Fonte The Highly Structured Outer Solar Corona - The Astrophysical Journal (C. E. DeForest, R. A. Howard, M. Velli)


Confronto tra immagine non elaborata (sinistra) e immagine elaborata con la nuova tecnica (destra) Ripulendo i dati ottenuti da STEREO-A e riguardanti la corona solare attraverso un nuovo algoritmo è stato possibile rintracciare, nella corona stessa, la presenza di una struttura a grana fine nella zona più esterna, qualcosa che non era mai stata osservata finora.
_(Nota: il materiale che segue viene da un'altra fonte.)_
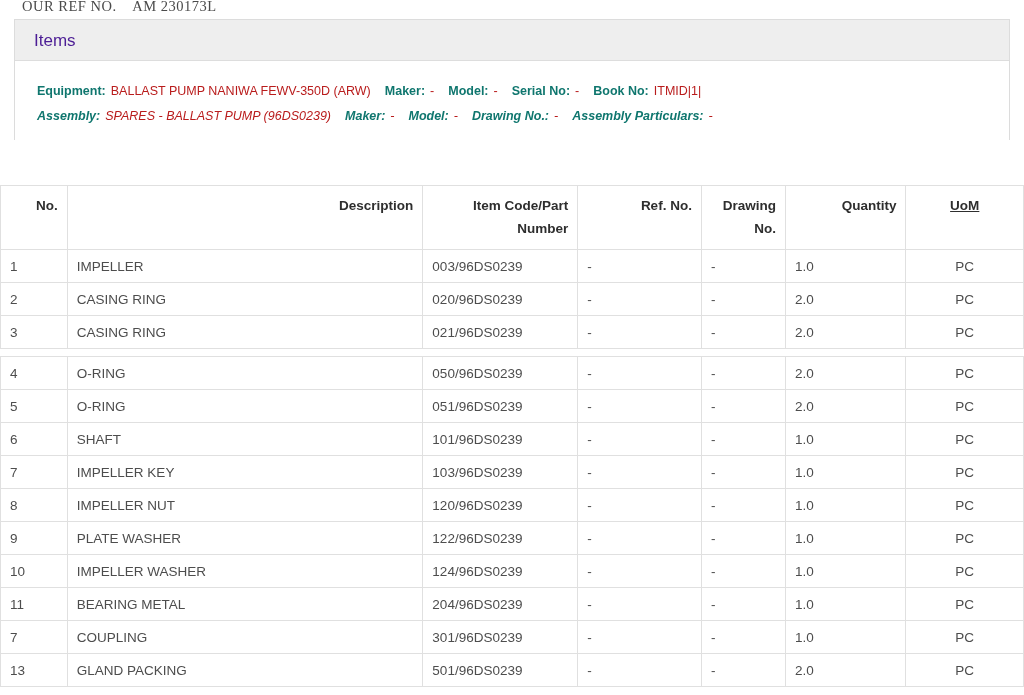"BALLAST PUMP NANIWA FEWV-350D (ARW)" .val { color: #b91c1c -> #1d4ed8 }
La zona esterna della corona è fonte di numerosi misteri e uno di questi riguarda la variazione del vento solare che qui si genera: si genera "tranquillo" ma poi viene visto soffiare, nello spazio profondo, in maniera turbolenta e sotto forma di raffiche. Le immagini mostrano come la "tranquillità" iniziale fosse in realtà dovuta all'impossibilità di osservare meglio e in maggior dettaglio: aumentando la risoluzione tramite un campione più numeroso e un nuovo software è stato posibile osservare dettagli mai visti. Gli streamer che finora erano visti come oggetti unici sono risultati, in realtà, composti a loro volta da fili ancora più sottili. Per quanto riguarda l'uscita del vento solare, non esiste una superficie pulita di Alfvén ma una zona "di nessuno" (ona di Alfvén) nella quale il vento solare si disconnette gradualmente dal Sole, senza la presenza di una zona netta di confine. Un dato interessante, ma ancora del tutto ignoto, è stato osservato a dieci raggi solari di distanza: le immagini ottenute a questa distanza non risultano più correttamente sovrapponibili, mentre la sovrapposizione riprende a distanze maggiori. Qualche processo fisico si verifica a questa distanza, ma non è ancora chiaro cosa sia.